By Phil Wahba
March 13 Retailer Dollar General Corp
reported lower-than-expected sales for the holiday quarter on
Thursday, blaming weak consumer confidence among its low-income
shoppers, cold weather and aggressive competition.
Its forecast for the new fiscal year also disappointed, and
shares fell 3.4 percent to $57.30 in afternoon trading.
A bright spot was the sale of tobacco products, which Dollar
General started carrying in mid-2013, but the discount chain
said its customers are generally still pinching their pennies.
"Our core customer doesn't feel she is out of the woods yet
economically, and continues to be cautious with her spending,"
Chief Executive Rick Dreiling told analysts on a conference
call. He cited cuts in government assistance plans, such as food
stamps, among factors hitting low-income customers.
Dollar General follows Wal-Mart Stores Inc, Target
Corp, Kohl's Corp and other retailers catering
to lower-income shoppers in reporting tepid numbers in what
analysts have called a particularly competitive holiday season.
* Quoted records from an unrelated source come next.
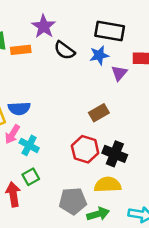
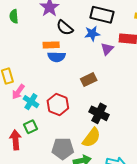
orange rectangle: (21, 50) -> (51, 45), moved
blue semicircle: (19, 108) -> (57, 57), moved
red hexagon: (85, 149) -> (58, 104), moved
yellow semicircle: (108, 185) -> (92, 138), turned 125

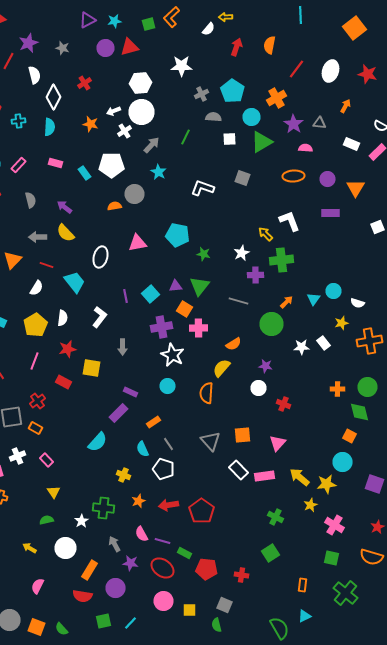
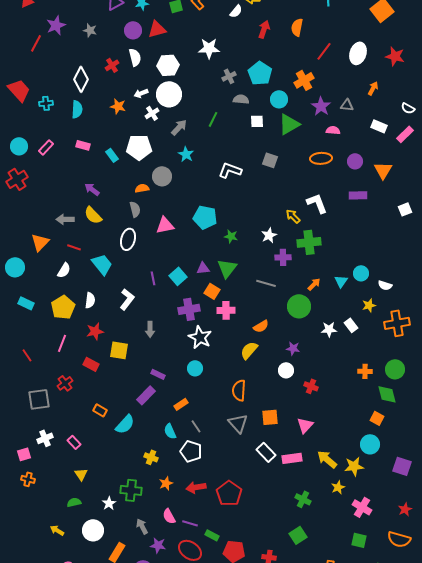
white semicircle: (34, 75) -> (135, 57), moved
gray semicircle: (30, 200) -> (135, 209), moved
orange semicircle: (206, 393) -> (239, 390), moved
orange rectangle: (36, 428) -> (100, 410), moved

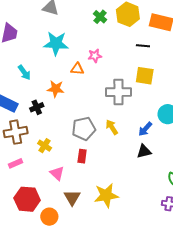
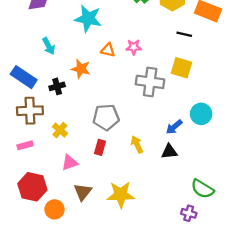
pink star: (95, 56) -> (134, 47), moved
yellow arrow: (112, 127) -> (137, 144), moved
pink triangle: (57, 173) -> (70, 163), turned 49

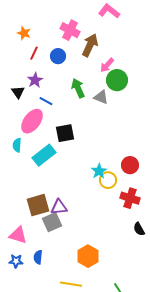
Sales in the fourth quarter ended on Jan. 31 rose 6.8
percent to $4.49 billion. Analysts on average were expecting
$4.62 billion, according to Thomson Reuters I/B/E/S.
Sales at stores open at least a year rose 1.3 percent, while
Wall Street thought they would increase 4.5 percent. Without
tobacco, same-store sales would have been unchanged.
Still, tobacco products, while offering a smaller gross
profit margin than other products, are bringing in more
shoppers, and more of them are buying other products when they
come in to a Dollar General store, executives said on the call.
Last month, CVS Caremark Corp said it would stop
selling tobacco products this year, which analysts said would
help convenience stores, and to a lesser extent, dollar stores.
Dreiling said he expects some benefit from the CVS decision.
Earnings rose to $322.17 million, or $1.01 per share, from
$317.4 million, or 97 cents per share, a year earlier.
Dollar General expects same-store sales to be up 3 percent
to 4 percent this fiscal year. It forecast a profit of $3.45 to
$3.55 per share, while analysts expected $3.69.